List of lists in the form of list objects are not allowed in this version of JSON-LD. This decision was made due to the extreme amount of added complexity when processing lists of lists.

But the importance of ordering objects doesn’t go away just because the RDF graph definitions and/or syntax makes it difficult. We can’t ignore it, and no one getting healthcare would be happy with the outcomes if we managed to get healthcare process to ignore it. The same applies to the issue with missing elements - there’s no facilty to insert default values in json-ld, let alone to do so conditionally.

So we could either

Complicate the json format greatly to make the json-ld RDF useful
Accept the simple RDF produced by json-ld and just say that all the reasoning you would want to do isn’t actually necessary
(or some combination of those two)
Or accept that there’s a transform between the regular forms of FHIR (JSON and XML which are very close) and the optimal RDF form, and concentrate on making implementations of that transform easy to use in practice

I think it’s inevitable that we’ll be going for the 3rd.

p.s. should json-ld address these issues?

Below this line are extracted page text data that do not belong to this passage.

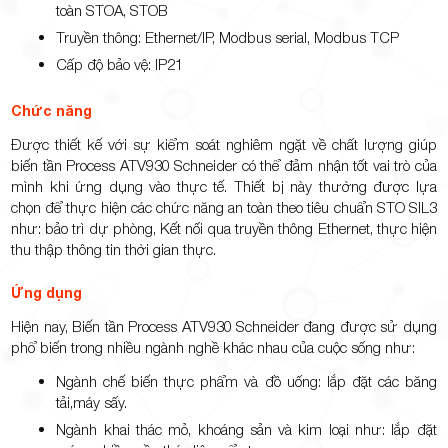
toàn STOA, STOB
Truyền thông: Ethernet/IP, Modbus serial, Modbus TCP
Cấp độ bảo vệ: IP21
Chức năng
Được thiết kế với sự kiểm soát nghiêm ngặt về chất lượng giúp
biến tần Process ATV930 Schneider có thể đảm nhận tốt vai trò của
mình khi ứng dụng vào thực tế. Thiết bị này thường được lựa
chọn để thực hiện các chức năng an toàn theo tiêu chuẩn STO SIL3
như: bảo trì dự phòng, Kết nối qua truyền thông Ethernet, thực hiện
thu thập thông tin thời gian thực.
Ứng dụng
Hiện nay, Biến tần Process ATV930 Schneider đang được sử dụng
phổ biến trong nhiều ngành nghề khác nhau của cuộc sống như:
Ngành chế biến thực phẩm và đồ uống: lắp đặt các băng
tải,máy sấy.
Ngành khai thác mỏ, khoáng sản và kim loại như: lắp đặt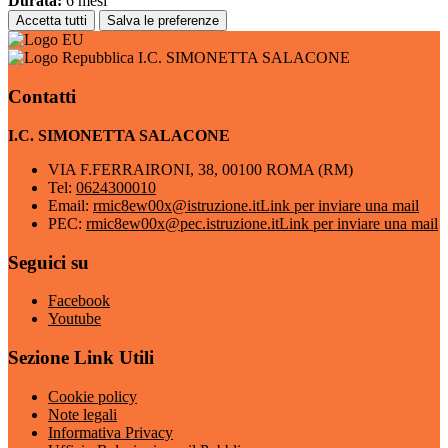
Durata:
6 mesi
Accetta tutti
Salva le preferenze
I.C. SIMONETTA SALACONE
Contatti
I.C. SIMONETTA SALACONE
VIA F.FERRAIRONI, 38, 00100 ROMA (RM)
Tel:
0624300010
Email:
rmic8ew00x@istruzione.it
Link per inviare una mail
PEC:
rmic8ew00x@pec.istruzione.it
Link per inviare una mail
Seguici su
Facebook
Youtube
Sezione Link Utili
Cookie policy
Note legali
Informativa Privacy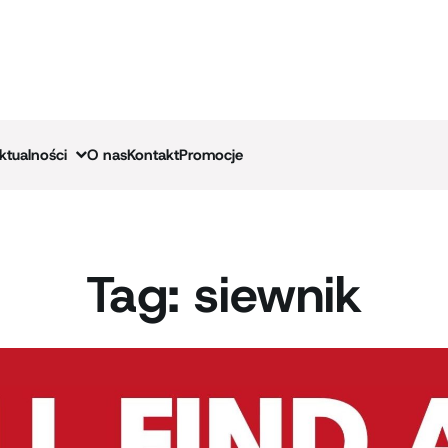
ktualności
O nas
Kontakt
Promocje
Tag:
siewnik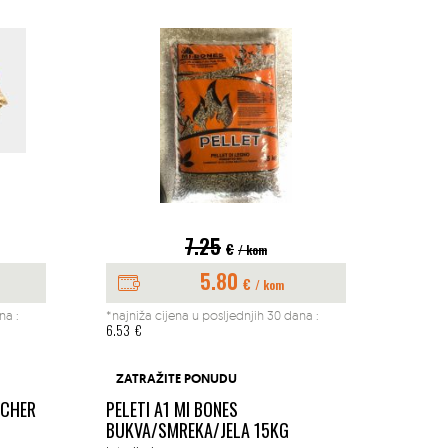
7.25
€
/ kom
5.80
€
/ kom
na :
*najniža cijena u posljednjih 30 dana :
*najniž
6.53
€
197.04
BUŠAČ
ZATRAŽITE PONUDU
1.45K
ACHER
PELETI A1 MI BONES
MM
BUKVA/SMREKA/JELA 15KG
Okućn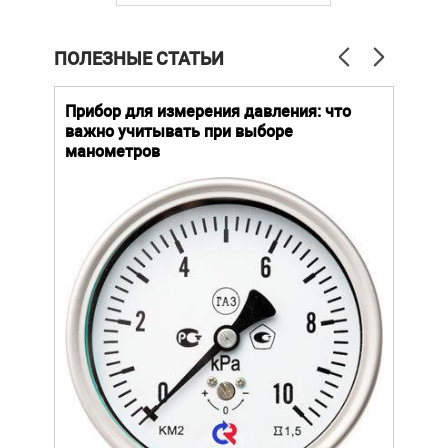
ПОЛЕЗНЫЕ СТАТЬИ
й
Прибор для измерения давления: что
Как
важно учитывать при выборе
выб
манометров
вла
ают
ание.
ов
щей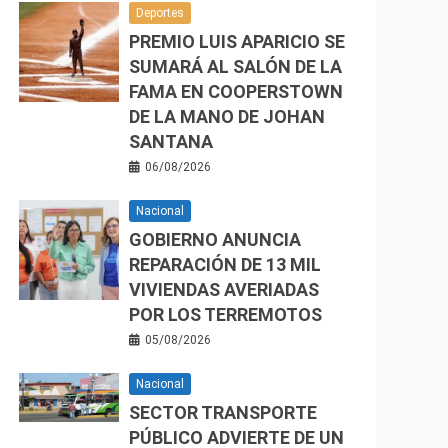
Deportes
PREMIO LUIS APARICIO SE
SUMARÁ AL SALÓN DE LA
FAMA EN COOPERSTOWN
DE LA MANO DE JOHAN
SANTANA
06/08/2026
Nacional
GOBIERNO ANUNCIA
REPARACIÓN DE 13 MIL
VIVIENDAS AVERIADAS
POR LOS TERREMOTOS
05/08/2026
Nacional
SECTOR TRANSPORTE
PÚBLICO ADVIERTE DE UN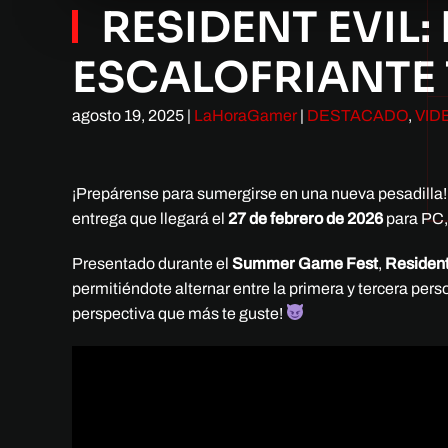
RESIDENT EVIL:
ESCALOFRIANTE 
agosto 19, 2025
|
LaHoraGamer
|
DESTACADO
,
VID
¡Prepárense para sumergirse en una nueva pesadilla
entrega que llegará el
27 de febrero de 2026
para PC,
Presentado durante el
Summer Game Fest
,
Resident
permitiéndote alternar entre la primera y tercera pe
perspectiva que más te guste!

I think JSON-LD has to address the ‘names scoped by types’ issue, but for the rest, I don’t know. The missing element problem is ubiquitous across interfaces - elements with default values are omitted for efficiency everywhere - but there is a lot of complexity in these things. Perhaps there could be an @conversion which is a reference to a server that will convert the content to RDF instead of a @context. That’s not so nice from a client’s perspective, but it avoids specifying a huge amount of complexity in the conversion process.

p.p.s there’s further analysis about this on the FHIR wiki.